EXERCISE → The passage on the founding of the Center for Global Development includes a quote from Birdsall about what development involves. List every topic she names there other than aid and money.

DOCUMENT PASSAGE →
* * * * * * *

As Birdsall was championing such reforms, a businessman and philanthropist named Ed Scott was working to establish a new DC-based think tank focused on global economic issues. Scott ultimately tapped three co-founders for the think tank: Scott, Birdsall, and her friend and colleague Fred Bergsten, a former White House and Treasury official and founding director of the Peterson Institute for International Economics. 

Scott envisioned a think tank focused on global debt and efforts to use foreign aid on debt forgiveness for developing countries. Leading up to the turn of the millennium, debt among developing countries had increased steeply during the 1980s and 90s, culminating in events like the Latin Debt Crisis of the 1980s and the Asian Financial Crisis in the late 1990s, which threatened the stability of the global financial system. Birdsall (who had co-authored a book on this topic) persuaded him to broaden its scope to focus on development issues more broadly. 

“Development is not just about aid,” she recalled thinking at the time. “It’s not just about money. It’s about trade, migration, the cost of and barriers to transferring technology, intellectual property issues, environment, and climate.” 

Birdsall speaking at the UN General Assembly on September 10, 2010. Photo courtesy CGD.
Photo courtesy CGD.

Birdsall speaking at the UN General Assembly on September 10, 2010.

The new think tank’s name reflected that breadth of focus: Center for Global Development. From the start, Birdsall prioritized independent research and analysis. She wanted CGD to rigorously assess the leading development institutions where she’d spent most of her career – and she was unafraid to hold all players accountable, especially the prominent ones. To do so, she recruited staff and fellows who shared this outlook and weren’t afraid to challenge the existing normative practices – people like William Easterly, a former colleague at the World Bank who had previously critiqued the institution for distributing aid without sufficiently measuring and assessing the outcomes of such lending. 

“Nancy was the best boss I had at the World Bank Research Department – then she got even better,” Easterly told EGC. “When I had to leave as a dissident economist, she courageously gave me political asylum. I am forever grateful.”

* * * * * * *

DATA UNDER STUDY →
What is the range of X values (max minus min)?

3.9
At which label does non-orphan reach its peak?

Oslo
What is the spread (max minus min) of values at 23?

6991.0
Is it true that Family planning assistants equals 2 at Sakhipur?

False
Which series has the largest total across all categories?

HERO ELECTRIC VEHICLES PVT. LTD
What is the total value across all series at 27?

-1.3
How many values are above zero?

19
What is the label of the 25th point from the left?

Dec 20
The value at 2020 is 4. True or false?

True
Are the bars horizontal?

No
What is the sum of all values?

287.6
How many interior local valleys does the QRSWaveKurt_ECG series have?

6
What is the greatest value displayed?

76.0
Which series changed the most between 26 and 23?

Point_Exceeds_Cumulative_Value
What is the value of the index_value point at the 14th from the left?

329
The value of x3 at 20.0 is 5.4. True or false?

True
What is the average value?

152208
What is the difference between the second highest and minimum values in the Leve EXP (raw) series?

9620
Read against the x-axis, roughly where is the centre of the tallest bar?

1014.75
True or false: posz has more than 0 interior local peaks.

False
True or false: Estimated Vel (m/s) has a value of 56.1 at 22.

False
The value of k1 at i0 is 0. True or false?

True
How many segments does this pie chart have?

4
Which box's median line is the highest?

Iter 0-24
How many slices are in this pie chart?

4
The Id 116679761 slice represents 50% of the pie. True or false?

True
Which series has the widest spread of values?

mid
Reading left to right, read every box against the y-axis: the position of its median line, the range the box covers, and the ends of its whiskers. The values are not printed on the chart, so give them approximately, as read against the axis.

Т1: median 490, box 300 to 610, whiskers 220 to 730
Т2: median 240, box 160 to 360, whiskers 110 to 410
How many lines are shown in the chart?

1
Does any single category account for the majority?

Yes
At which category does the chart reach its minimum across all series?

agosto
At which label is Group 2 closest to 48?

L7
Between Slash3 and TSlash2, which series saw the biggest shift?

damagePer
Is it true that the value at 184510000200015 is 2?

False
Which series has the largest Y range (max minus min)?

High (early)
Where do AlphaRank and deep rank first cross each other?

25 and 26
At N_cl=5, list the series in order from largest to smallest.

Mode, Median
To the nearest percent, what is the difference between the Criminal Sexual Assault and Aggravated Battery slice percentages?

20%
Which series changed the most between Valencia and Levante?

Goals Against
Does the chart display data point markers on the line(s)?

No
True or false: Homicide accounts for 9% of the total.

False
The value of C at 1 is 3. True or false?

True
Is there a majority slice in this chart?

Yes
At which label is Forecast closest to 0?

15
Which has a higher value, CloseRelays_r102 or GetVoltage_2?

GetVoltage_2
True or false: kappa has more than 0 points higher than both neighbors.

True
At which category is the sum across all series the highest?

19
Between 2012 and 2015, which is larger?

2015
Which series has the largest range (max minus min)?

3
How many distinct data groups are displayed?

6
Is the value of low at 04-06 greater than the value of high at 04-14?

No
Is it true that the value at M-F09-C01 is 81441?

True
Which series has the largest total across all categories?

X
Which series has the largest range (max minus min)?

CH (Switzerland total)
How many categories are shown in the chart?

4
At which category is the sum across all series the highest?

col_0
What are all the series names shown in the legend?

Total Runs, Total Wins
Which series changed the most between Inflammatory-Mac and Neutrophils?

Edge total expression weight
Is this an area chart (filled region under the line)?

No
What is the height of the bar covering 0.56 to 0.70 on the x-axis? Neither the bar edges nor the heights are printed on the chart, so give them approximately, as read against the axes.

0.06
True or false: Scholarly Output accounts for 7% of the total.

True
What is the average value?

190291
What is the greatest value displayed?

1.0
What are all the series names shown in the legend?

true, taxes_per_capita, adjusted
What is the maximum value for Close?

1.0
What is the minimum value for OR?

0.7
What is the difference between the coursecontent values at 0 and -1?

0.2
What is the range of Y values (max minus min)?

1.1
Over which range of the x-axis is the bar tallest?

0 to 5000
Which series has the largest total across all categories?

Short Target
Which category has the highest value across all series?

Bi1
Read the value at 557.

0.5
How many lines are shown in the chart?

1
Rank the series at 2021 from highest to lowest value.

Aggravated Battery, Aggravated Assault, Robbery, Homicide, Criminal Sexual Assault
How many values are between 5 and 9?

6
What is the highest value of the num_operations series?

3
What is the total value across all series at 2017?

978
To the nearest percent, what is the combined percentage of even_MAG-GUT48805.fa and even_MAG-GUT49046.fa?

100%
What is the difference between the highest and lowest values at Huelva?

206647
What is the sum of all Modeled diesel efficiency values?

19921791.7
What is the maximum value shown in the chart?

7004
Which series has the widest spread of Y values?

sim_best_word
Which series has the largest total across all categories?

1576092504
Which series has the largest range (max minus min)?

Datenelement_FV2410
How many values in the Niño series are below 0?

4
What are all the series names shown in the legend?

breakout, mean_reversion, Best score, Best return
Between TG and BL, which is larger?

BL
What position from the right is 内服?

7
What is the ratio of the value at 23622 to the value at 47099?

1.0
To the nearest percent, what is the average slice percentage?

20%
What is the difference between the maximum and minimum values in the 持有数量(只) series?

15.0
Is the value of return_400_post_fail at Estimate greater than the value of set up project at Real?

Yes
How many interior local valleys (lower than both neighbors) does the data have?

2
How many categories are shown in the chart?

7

* * * * * * *

FINAL ANSWER →
Trade
Migration
The cost of and barriers to transferring technology
Intellectual property issues
Environment
Climate